Directive — Arrange the text lines of all the records as a JSON list of strings, one string per line, with blank lines dropped. Keep the pictures out of the answer.
═════ Data to use ═════
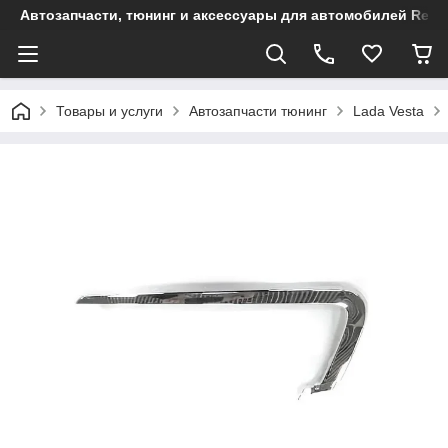
Автозапчасти, тюнинг и аксессуары для автомобилей Renault
Товары и услуги
Автозапчасти тюнинг
Lada Vesta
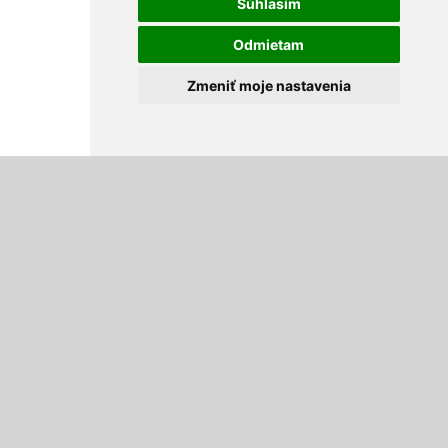
Súhlasím
Odmietam
Zmeniť moje nastavenia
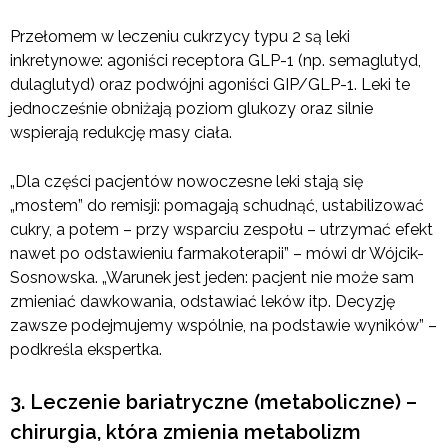
Przełomem w leczeniu cukrzycy typu 2 są leki
inkretynowe: agoniści receptora GLP-1 (np. semaglutyd,
dulaglutyd) oraz podwójni agoniści GIP/GLP-1. Leki te
jednocześnie obniżają poziom glukozy oraz silnie
wspierają redukcję masy ciała.
„Dla części pacjentów nowoczesne leki stają się
„mostem” do remisji: pomagają schudnąć, ustabilizować
cukry, a potem – przy wsparciu zespołu – utrzymać efekt
nawet po odstawieniu farmakoterapii” – mówi dr Wójcik-
Sosnowska. „Warunek jest jeden: pacjent nie może sam
zmieniać dawkowania, odstawiać leków itp. Decyzję
zawsze podejmujemy wspólnie, na podstawie wyników” –
podkreśla ekspertka.
3. Leczenie bariatryczne (metaboliczne) –
chirurgia, która zmienia metabolizm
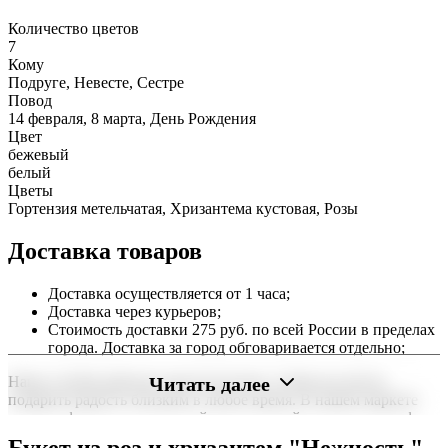
Количество цветов
7
Кому
Подруге, Невесте, Сестре
Повод
14 февраля, 8 марта, День Рождения
Цвет
бежевый
белый
Цветы
Гортензия метельчатая, Хризантема кустовая, Розы
Доставка товаров
Доставка осуществляется от 1 часа;
Доставка через курьеров;
Стоимость доставки 275 руб. по всей России в пределах
города. Доставка за город обговаривается отдельно;
Читать далее
Наша служба работает круглосуточно, чтобы вы могли
подарить радость близким в любое время. В нашем маркете
можно оформить заказ онлайн с доставкой на дом или в офис
по всей территории РФ.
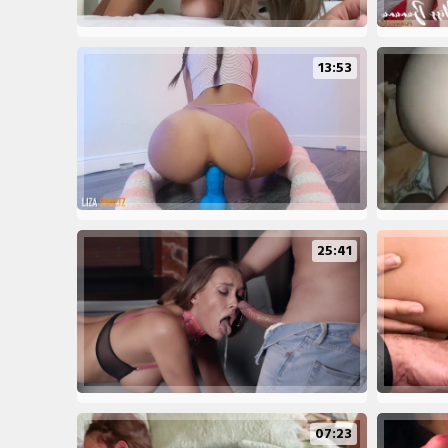
13:53
25:41
07:23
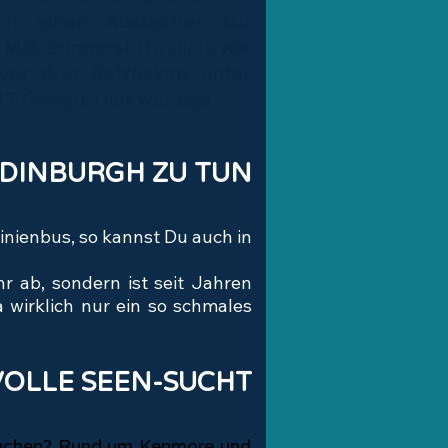
ch einen Abstecher zur
Mill. Erinnerst Du dich, wie
 vor den Rotröcken unter
t? Genau. Hier war das.
EDINBURGH ZU TUN
inienbus, so kannst Du auch in
r ab, sondern ist seit Jahren
 wirklich nur ein so schmales
VOLLE SEEN-SUCHT
ssuchen? Rund um
Kenmore
und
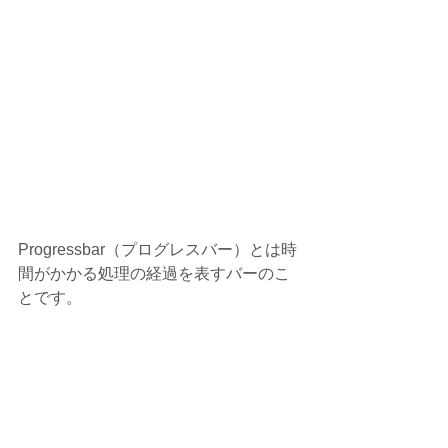
Progressbar（プログレスバー）とは時
間がかかる処理の経過を表すバーのこ
とです。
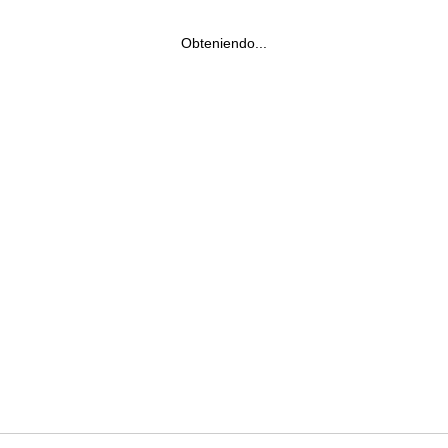
Obteniendo...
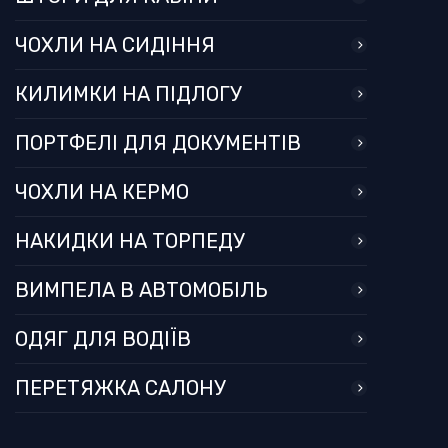
ЧОХЛИ НА СИДІННЯ
КИЛИМКИ НА ПІДЛОГУ
ПОРТФЕЛІ ДЛЯ ДОКУМЕНТІВ
ЧОХЛИ НА КЕРМО
НАКИДКИ НА ТОРПЕДУ
ВИМПЕЛА В АВТОМОБІЛЬ
ОДЯГ ДЛЯ ВОДІЇВ
ПЕРЕТЯЖКА САЛОНУ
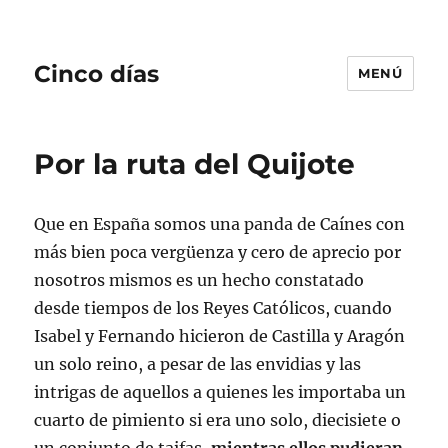
Cinco días
MENÚ
Por la ruta del Quijote
Que en España somos una panda de Caínes con
más bien poca vergüenza y cero de aprecio por
nosotros mismos es un hecho constatado
desde tiempos de los Reyes Católicos, cuando
Isabel y Fernando hicieron de Castilla y Aragón
un solo reino, a pesar de las envidias y las
intrigas de aquellos a quienes les importaba un
cuarto de pimiento si era uno solo, diecisiete o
═════
Exercise solution —
[
  "Автозапчасти, тюнинг и аксессуары для автомобилей Renault",
  "Товары и услуги",
  "Автозапчасти тюнинг",
  "Lada Vesta",
  "Súhlasím",
  "Odmietam",
  "Zmeniť moje nastavenia",
  "Przełomem w leczeniu cukrzycy typu 2 są leki",
  "inkretynowe: agoniści receptora GLP-1 (np. semaglutyd,",
  "dulaglutyd) oraz podwójni agoniści GIP/GLP-1. Leki te",
  "jednocześnie obniżają poziom glukozy oraz silnie",
  "wspierają redukcję masy ciała.",
  "„Dla części pacjentów nowoczesne leki stają się",
  "„mostem” do remisji: pomagają schudnąć, ustabilizować",
  "cukry, a potem – przy wsparciu zespołu – utrzymać efekt",
  "nawet po odstawieniu farmakoterapii” – mówi dr Wójcik-",
  "Sosnowska. „Warunek jest jeden: pacjent nie może sam",
  "zmieniać dawkowania, odstawiać leków itp. Decyzję",
  "zawsze podejmujemy wspólnie, na podstawie wyników” –",
  "podkreśla ekspertka.",
  "3. Leczenie bariatryczne (metaboliczne) –",
  "chirurgia, która zmienia metabolizm",
  "Количество цветов",
  "7",
  "Кому",
  "Подруге, Невесте, Сестре",
  "Повод",
  "14 февраля, 8 марта, День Рождения",
  "Цвет",
  "бежевый",
  "белый",
  "Цветы",
  "Гортензия метельчатая, Хризантема кустовая, Розы",
  "Доставка товаров",
  "Доставка осуществляется от 1 часа;",
  "Доставка через курьеров;",
  "Стоимость доставки 275 руб. по всей России в пределах",
  "города. Доставка за город обговаривается отдельно;",
  "Читать далее",
  "Наша служба работает круглосуточно, чтобы вы могли",
  "подарить радость близким в любое время. В нашем маркете",
  "можно оформить заказ онлайн с доставкой на дом или в офис",
  "по всей территории РФ.",
  "13:53",
  "25:41",
  "07:23",
  "ch einen Abstecher zur",
  "Mill. Erinnerst Du dich, wie",
  " vor den Rotröcken unter",
  "t? Genau. Hier war das.",
  "EDINBURGH ZU TUN",
  "inienbus, so kannst Du auch in",
  "r ab, sondern ist seit Jahren",
  " wirklich nur ein so schmales",
  "VOLLE SEEN-SUCHT",
  "ssuchen? Rund um",
  "Kenmore",
  "und",
  "Progressbar（プログレスバー）とは時",
  "間がかかる処理の経過を表すバーのこ",
  "とです。",
  "Obteniendo...",
  "ЧОХЛИ НА СИДІННЯ",
  "КИЛИМКИ НА ПІДЛОГУ",
  "ПОРТФЕЛІ ДЛЯ ДОКУМЕНТІВ",
  "ЧОХЛИ НА КЕРМО",
  "НАКИДКИ НА ТОРПЕДУ",
  "ВИМПЕЛА В АВТОМОБІЛЬ",
  "ОДЯГ ДЛЯ ВОДІЇВ",
  "ПЕРЕТЯЖКА САЛОНУ",
  "Cinco días",
  "MENÚ",
  "Por la ruta del Quijote",
  "Que en España somos una panda de Caínes con",
  "más bien poca vergüenza y cero de aprecio por",
  "nosotros mismos es un hecho constatado",
  "desde tiempos de los Reyes Católicos, cuando",
  "Isabel y Fernando hicieron de Castilla y Aragón",
  "un solo reino, a pesar de las envidias y las",
  "intrigas de aquellos a quienes les importaba un",
  "cuarto de pimiento si era uno solo, diecisiete o"
]